START SOURCE EXCERPT
# Whole-Home Error Message - Help



## belarocks (Sep 11, 2006)

I get the following error message when I try to play recordings from networked programs - "Playback failed. No audio/video data packets received from Server"- any help would be greatly appreciated


----------



## RAD (Aug 5, 2002)

Check on the server that has the recording and see if it's able to play there OK, if not try a reboot.


----------



## RobertE (Jun 10, 2006)

If a reboot doesn't help there are a couple options to fix it.

Assuming the PI is inline with the HR that is acting as a server, move the PI to any other line. Note that you will need to swap the ports on your splitter(s) so that power still reaches the LNB.

-OR- change the setup to match the picture below:


----------



## armchair (Jul 27, 2009)

RobertE said:


> If a reboot doesn't help there are a couple options to fix it.
> 
> Assuming the PI is inline with the HR that is acting as a server, move the PI to any other line. Note that you will need to swap the ports on your splitter(s) so that power still reaches the LNB.
> 
> -OR- change the setup to match the picture below:


Robert,

Is there a technical bulletin released for this issue or are you suggesting this out of experience?
END SOURCE EXCERPT
START RECORDS SHOWN
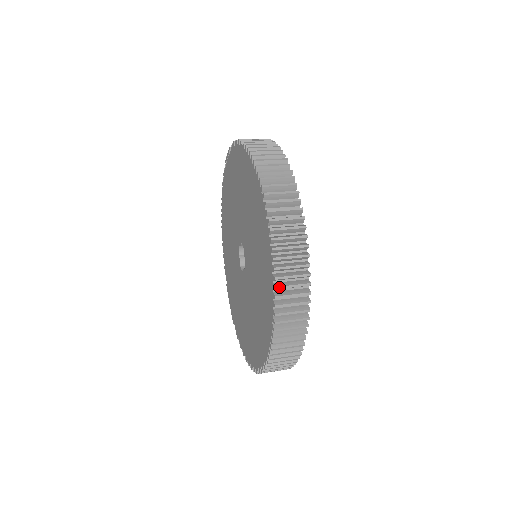
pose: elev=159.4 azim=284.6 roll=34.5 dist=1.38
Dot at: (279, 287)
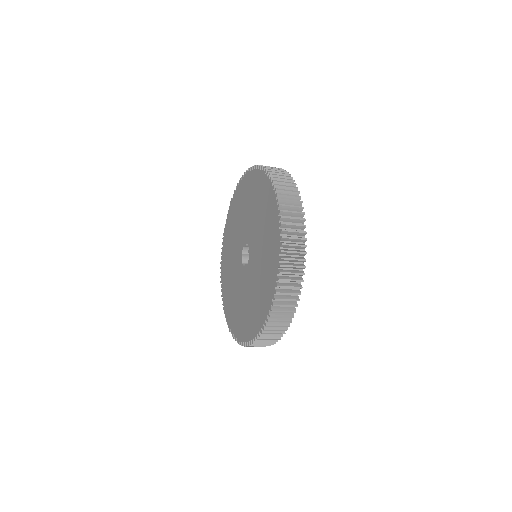
Dot at: (282, 272)
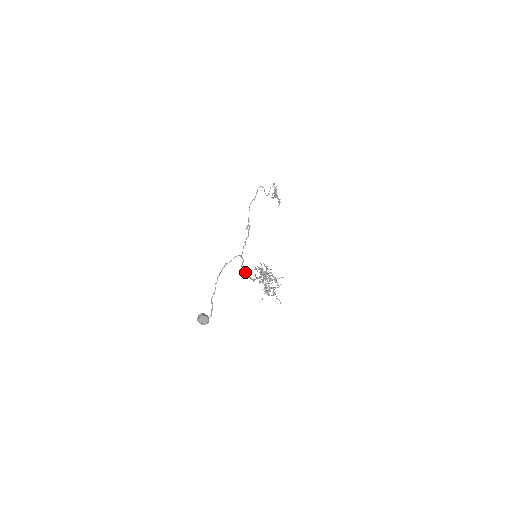
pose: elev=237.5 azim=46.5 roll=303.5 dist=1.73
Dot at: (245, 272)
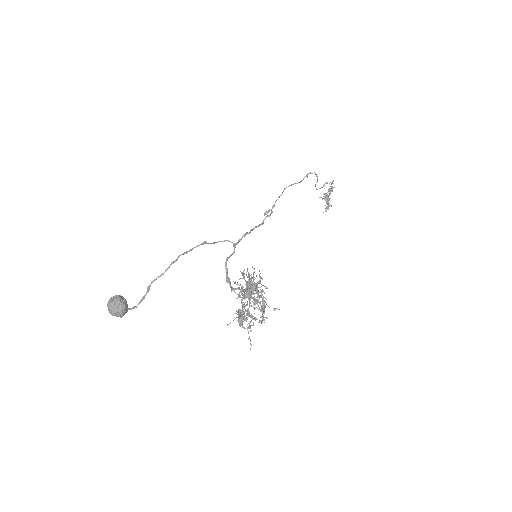
Dot at: (227, 270)
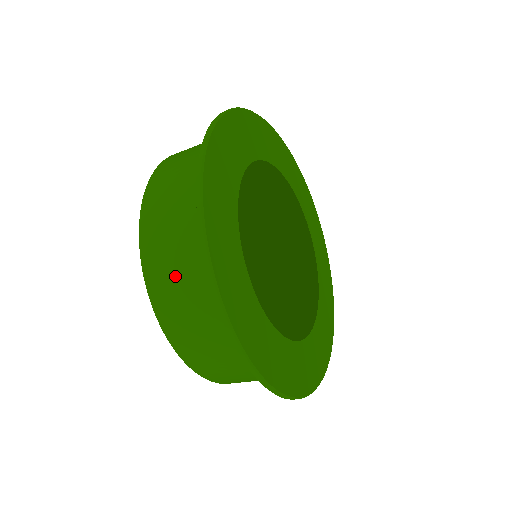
END RECORDS SHOWN
EXERCISE DETAILS => Continue the forum thread about the whole-home playback error from its last post.

TASK ANSWER =>
I just removed the same pictured setup (left photo) from a HR24-500 last week that had a lot of odd and bad behavior. When f/w 0x040D was installed, all the problems started plaguing the HR24-500 that was connected to signal side of PI. The other HR24-500 was not impacted by all the oddities the f/w upgrade seemed to be causing. The bad behavior was resolved immediately after isolating the PI from DECA cloud using a BSF (moved the PI's new coax back to the power pass-through on splitter).

Despite the previous setup w/PI in the DECA cloud and signal side feeding the HR24-500 having issues, I did not have any issues with MRV or UPL. I was only having increased lock-ups and non-sense buggy f/w suspicions.


----------



## RobertE (Jun 10, 2006)

armchair said:


> Robert,
> 
> Is there a technical bulletin released for this issue or are you suggesting this out of experience?


This is from a recent tech bulletin. From what I can see, for whatever reason, something with some PI's cause funky things to happen when they are inline near a HR2x. Why? I dunno.


----------



## armchair (Jul 27, 2009)

RobertE said:


> This is from a recent tech bulletin. From what I can see, for whatever reason, something with some PI's cause funky things to happen when they are inline near a HR2x. Why? I dunno.


Thanks Robert, funky sums it up enough for me.


----------



## veryoldschool (Dec 10, 2006)

RobertE said:


> This is from a recent tech bulletin. From what I can see, for whatever reason, something with some PI's cause funky things to happen when they are inline near a HR2x. Why? I dunno.


Since it has a DC block [a cap] it might cause some strange impedance problem, kind of like the SWM8 and the 15' minimum distance for the PI. :shrug:


----------



## TheRatPatrol (Oct 1, 2003)

RobertE said:


> This is from a recent tech bulletin. From what I can see, for whatever reason, something with some PI's cause funky things to happen when they are inline near a HR2x. Why? I dunno.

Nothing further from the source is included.